Mistreatment of Native American women focus of artist show in Allentown
ALLENTOWN, Pa. — In her new work, artist and singer Phoebe Legere draws inspiration from two issues she feels are ignored in mainstream society.
Legere will present her "Evanescent Landscapes, Vanishing Women," exhibit, which addresses the mistreatment of Native Americans at 6 p.m. Thursday, March 16, at Arthaus Gallery, 645 Hamilton St., Allentown.
- Artist and musician Phoebe Legere's new exhibit "Evanescent Landscapes: Vanishing Women" addresses the mistreatment of Native Americans
- Legere will perform new music and lead a discussion at Allentown's Arthaus Gallery on Thursday, March 16
- Proceeds from sales will go toward the Foundation of New American Art, which provides free music and art classes to children in New York City public schools and a summer camp in Emmaus
"This is a show that calls attention to the missing and murdered Native American women that have been disappearing by the thousands from all over North America and South America," Legere said.
"They are kidnapped, sex trafficked and it's a terrible tragedy that is just beginning to be recognized."
At the "Harmonies of Hope" performance that evening, Legere, who toured with iconic singer David Bowie in the 1990s, also will present new music about the climate crisis, while paying tribute to her Native American roots.
Raising money for art education
Proceeds from sales that evening will benefit Foundation for New American, an organization founded by Legere that provides free music and art classes to low-income children in New York City's public schools, and at a summer camp in the Lehigh Valley.
"We hosted a summer camp for many years at South Mountain Farm in Emmaus," she said. "And we will be doing it again at this year."
Legere, who was part of the 1980s New York underground art scene, counts Larry Rivers, Allen Ginsberg, Peter Beard, Joni Mitchell, Hunter Thompson and Bowie as former collaborators.
But nowadays, she is more focused on educating youth.
"After the financial crisis in 2008, New York City eliminated art and music lessons for 80 percent of the school children. I felt like it was a tragedy," she said.
"Art and music saved my life, so the universe called on me to do this service and it is one of the great joys of my life to teach what I know to the great visionary artist of the future."
"Art and music saved my life, so the universe called on me to do this service and it is one of the great joys of my life to teach what I know to the great visionary artist of the future."Artist Phoebe Legere
In 2022, Foundations for New American was awarded a National Endowment for the Arts Grant for its work, and this year got a New York Department of Cultural Affairs grant in support of "Paint Brushes Not Guns: Multimedia and the Power of Cultural Memory," a free program for artists 8 to 12 years old.

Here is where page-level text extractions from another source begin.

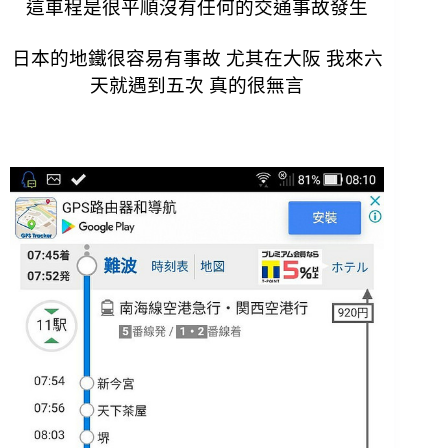
這車程是很平順沒有任何的交通事故發生
日本的地鐵很容易有事故 尤其在大阪 我來六
天就遇到五次 真的很無言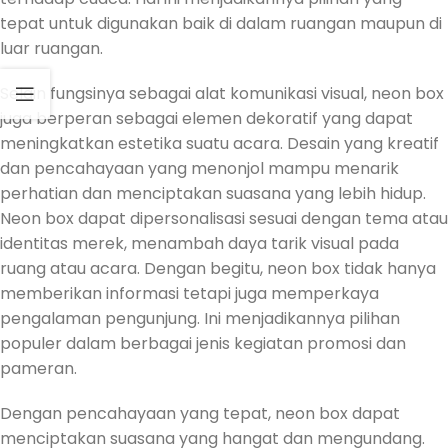
tepat untuk digunakan baik di dalam ruangan maupun di
luar ruangan.
Selain fungsinya sebagai alat komunikasi visual, neon box
juga berperan sebagai elemen dekoratif yang dapat
meningkatkan estetika suatu acara. Desain yang kreatif
dan pencahayaan yang menonjol mampu menarik
perhatian dan menciptakan suasana yang lebih hidup.
Neon box dapat dipersonalisasi sesuai dengan tema atau
identitas merek, menambah daya tarik visual pada
ruang atau acara. Dengan begitu, neon box tidak hanya
memberikan informasi tetapi juga memperkaya
pengalaman pengunjung. Ini menjadikannya pilihan
populer dalam berbagai jenis kegiatan promosi dan
pameran.
Dengan pencahayaan yang tepat, neon box dapat
menciptakan suasana yang hangat dan mengundang.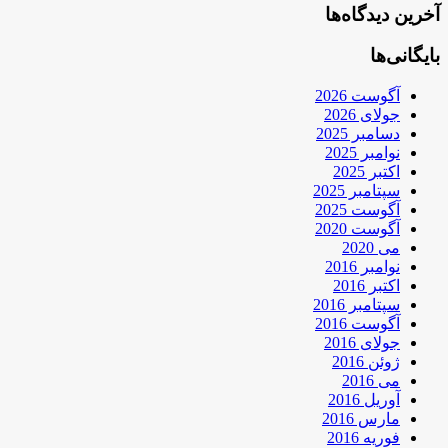
آخرین دیدگاه‌ها
بایگانی‌ها
آگوست 2026
جولای 2026
دسامبر 2025
نوامبر 2025
اکتبر 2025
سپتامبر 2025
آگوست 2025
آگوست 2020
می 2020
نوامبر 2016
اکتبر 2016
سپتامبر 2016
آگوست 2016
جولای 2016
ژوئن 2016
می 2016
آوریل 2016
مارس 2016
فوریه 2016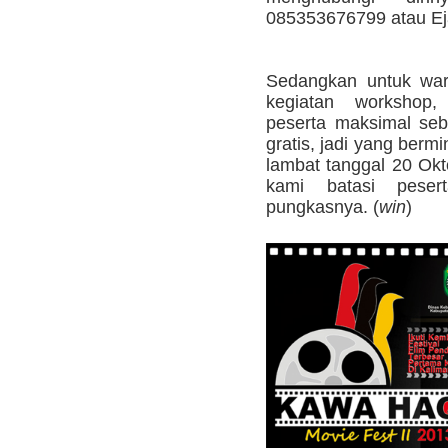
085353676799 atau Ej
Sedangkan untuk warg
kegiatan workshop, 
peserta maksimal seb
gratis, jadi yang bermi
lambat tanggal 20 Okt
kami batasi pese
pungkasnya. (
win
)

Most recently, Legere and four other teachers organized an arts and music program at a public school in Queens, New York.
Legere wanted the foundation's hiring process to foster diversity.

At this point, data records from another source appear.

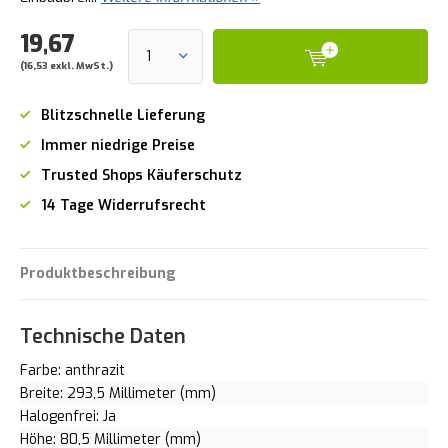
19,67
(16,53 exkl. MwSt.)
Blitzschnelle Lieferung
Immer niedrige Preise
Trusted Shops Käuferschutz
14 Tage Widerrufsrecht
Produktbeschreibung
Technische Daten
Farbe: anthrazit
Breite: 293,5 Millimeter (mm)
Halogenfrei: Ja
Höhe: 80,5 Millimeter (mm)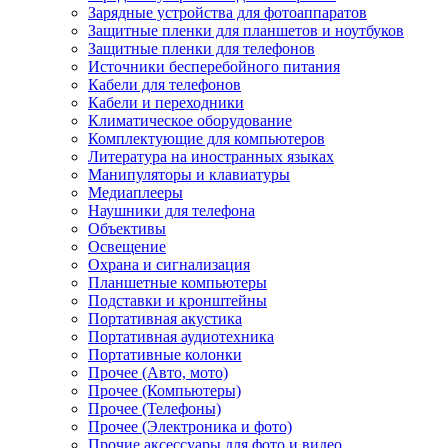
Зарядные устройства для фотоаппаратов
Защитные пленки для планшетов и ноутбуков
Защитные пленки для телефонов
Источники бесперебойного питания
Кабели для телефонов
Кабели и переходники
Климатическое оборудование
Комплектующие для компьютеров
Литература на иностранных языках
Манипуляторы и клавиатуры
Медиаплееры
Наушники для телефона
Объективы
Освещение
Охрана и сигнализация
Планшетные компьютеры
Подставки и кронштейны
Портативная акустика
Портативная аудиотехника
Портативные колонки
Прочее (Авто, мото)
Прочее (Компьютеры)
Прочее (Телефоны)
Прочее (Электроника и фото)
Прочие аксессуары для фото и видео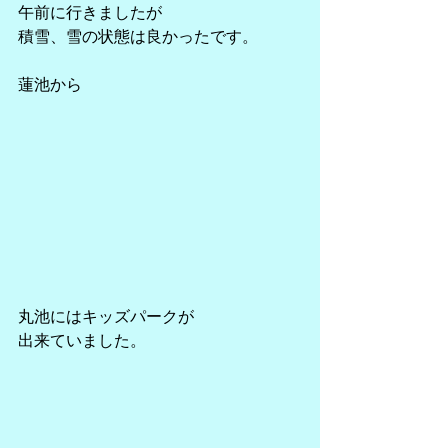
午前に行きましたが
積雪、雪の状態は良かったです。
蓮池から
丸池にはキッズパークが
出来ていました。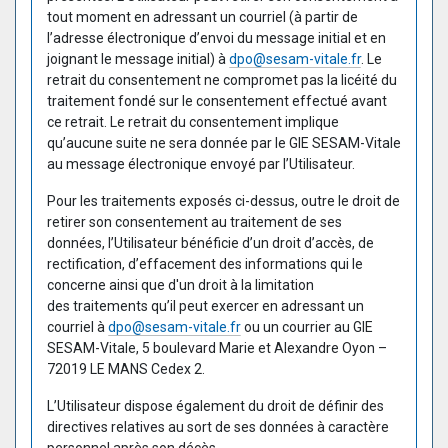
tout moment en adressant un courriel (à partir de
l’adresse électronique d’envoi du message initial et en
joignant le message initial) à
dpo@sesam-vitale.fr
. Le
retrait du consentement ne compromet pas la licéité du
traitement fondé sur le consentement effectué avant
ce retrait. Le retrait du consentement implique
qu’aucune suite ne sera donnée par le GIE SESAM-Vitale
au message électronique envoyé par l’Utilisateur.
Pour les traitements exposés ci-dessus, outre le droit de
retirer son consentement au traitement de ses
données, l’Utilisateur bénéficie d’un droit d’accès, de
rectification, d’effacement des informations qui le
concerne ainsi que d'un droit à la limitation
des traitements qu’il peut exercer en adressant un
courriel à
dpo@sesam-vitale.fr
ou un courrier au GIE
SESAM-Vitale, 5 boulevard Marie et Alexandre Oyon –
72019 LE MANS Cedex 2.
L’Utilisateur dispose également du droit de définir des
directives relatives au sort de ses données à caractère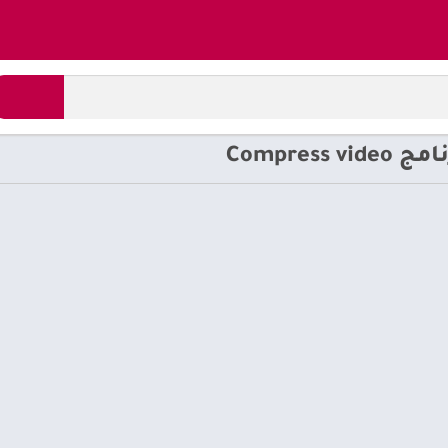
Compre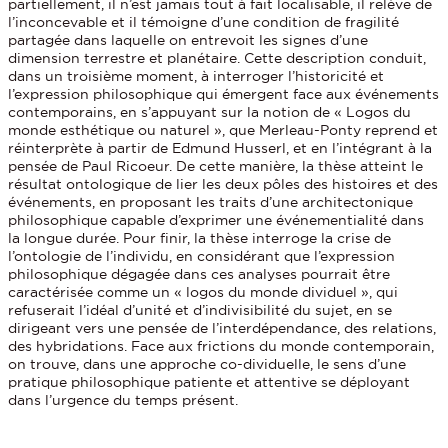
partiellement, il n’est jamais tout à fait localisable, il relève de
l’inconcevable et il témoigne d’une condition de fragilité
partagée dans laquelle on entrevoit les signes d’une
dimension terrestre et planétaire. Cette description conduit,
dans un troisième moment, à interroger l’historicité et
l’expression philosophique qui émergent face aux événements
contemporains, en s’appuyant sur la notion de « Logos du
monde esthétique ou naturel », que Merleau-Ponty reprend et
réinterprète à partir de Edmund Husserl, et en l’intégrant à la
pensée de Paul Ricoeur. De cette manière, la thèse atteint le
résultat ontologique de lier les deux pôles des histoires et des
événements, en proposant les traits d’une architectonique
philosophique capable d’exprimer une événementialité dans
la longue durée. Pour finir, la thèse interroge la crise de
l’ontologie de l’individu, en considérant que l’expression
philosophique dégagée dans ces analyses pourrait être
caractérisée comme un « logos du monde dividuel », qui
refuserait l’idéal d’unité et d’indivisibilité du sujet, en se
dirigeant vers une pensée de l’interdépendance, des relations,
des hybridations. Face aux frictions du monde contemporain,
on trouve, dans une approche co-dividuelle, le sens d’une
pratique philosophique patiente et attentive se déployant
dans l’urgence du temps présent.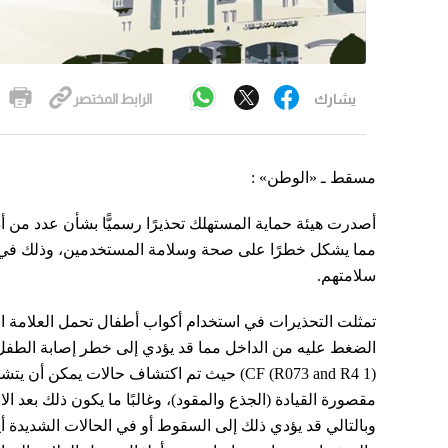
يشارك
الرابط المختصر
مسقط ـ «الوطن» :
أصدرت هيئة حماية المستهلك تحذيرًا رسميًّا بشأن عدد من أ
مما يشكل خطرًا على صحة وسلامة المستخدمين، وذلك في اطا
سلامتهم.
تمثلت التحذيرات في استخدام أكواب أطفال تحمل العلامة ال
CF (R073 and R4 1)) حيث تم اكتشاف حالات ي
مقصورة القيادة (الجذع والمقود)، وغالبًا ما يكون ذلك بعد
وبالتالي قد يؤدي ذلك إلى السقوط أو في الحالات الشديدة أي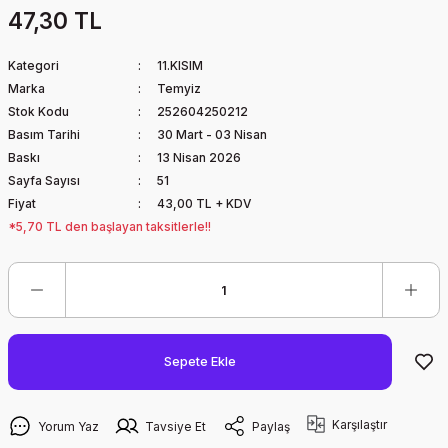
47,30 TL
Kategori
11.KISIM
Marka
Temyiz
Stok Kodu
252604250212
Basım Tarihi
30 Mart - 03 Nisan
Baskı
13 Nisan 2026
Sayfa Sayısı
51
Fiyat
43,00 TL + KDV
*5,70 TL den başlayan taksitlerle!!
Sepete Ekle
Karşılaştır
Yorum Yaz
Tavsiye Et
Paylaş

"Two of the teachers were Indigenous, one was a person of color and the other teacher was a member of the LGBTQ community," she said.
Paying tribute to her Native American heritage
Legere's newest work is centered heavily around Native American themes and imagery, drawing a parallel between racial inequalities and how the planet is "misused by man."

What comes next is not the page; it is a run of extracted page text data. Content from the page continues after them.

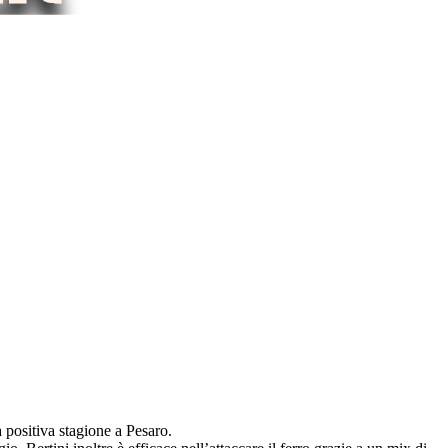
 positiva stagione a Pesaro.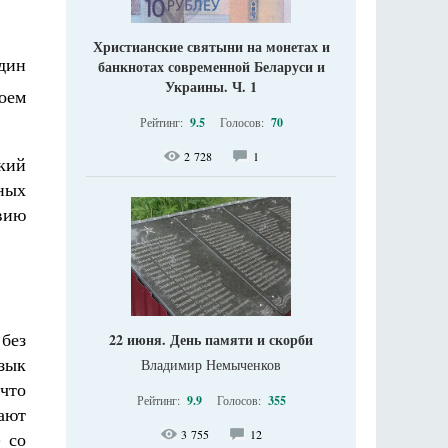
Христианские святыни на монетах и
дин
банкнотах современной Беларуси и
Украины. Ч. 1
оем
Рейтинг:
9.5
Голосов:
70
2 728
1
кий
ных
вию
без
22 июня. День памяти и скорби
зык
Владимир Немыченков
что
Рейтинг:
9.9
Голосов:
355
ают
3 755
12
ю
со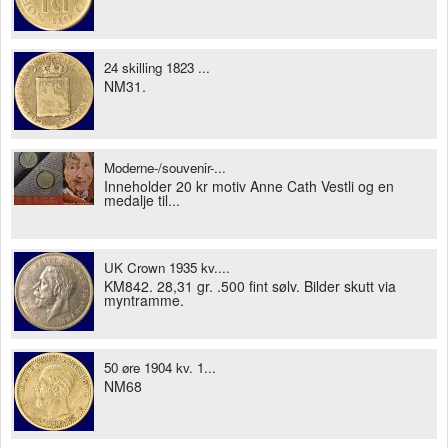
24 skilling 1823 ...
NM31.
Moderne-/souvenir-...
Inneholder 20 kr motiv Anne Cath Vestli og en
medalje til...
UK Crown 1935 kv....
KM842. 28,31 gr. .500 fint sølv. Bilder skutt via
myntramme.
50 øre 1904 kv. 1...
NM68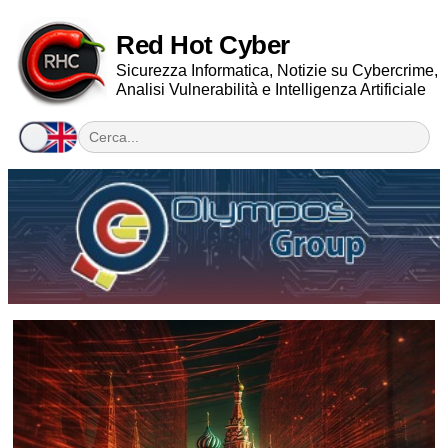
Red Hot Cyber
Sicurezza Informatica, Notizie su Cybercrime,
Analisi Vulnerabilità e Intelligenza Artificiale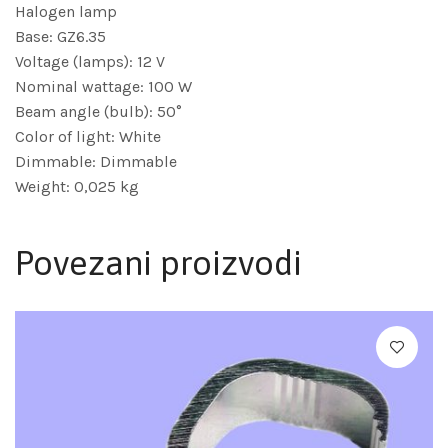
Halogen lamp
Base: GZ6.35
Voltage (lamps): 12 V
Nominal wattage: 100 W
Beam angle (bulb): 50°
Color of light: White
Dimmable: Dimmable
Weight: 0,025 kg
Povezani proizvodi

As a descendant of the Abenaki tribe, she believes there is a connection between the mistreatment of Indigenous people and climate change.
"You might [ask], 'What do missing and murdered Native Americans have in common with endangered rivers, streams and oceans?'" she said.
"There's a strong connection between violence to women and violence to the environment. You have to look at history not only from a women's perspective but also from the viewpoint of Indigenous people and nature itself."
During the mini-concert, she will perform songs in English, French and Abenaki.
"Abenaki sounds very much like Lenape, the Indigenous [tribes] in the Lehigh Valley," she said. "I will be singing traditional songs that are more than 11,000 years old."
Admission to "Evanescent Landscapes: Vanishing Women" is free. The exhibit will be on display at the gallery through April 25.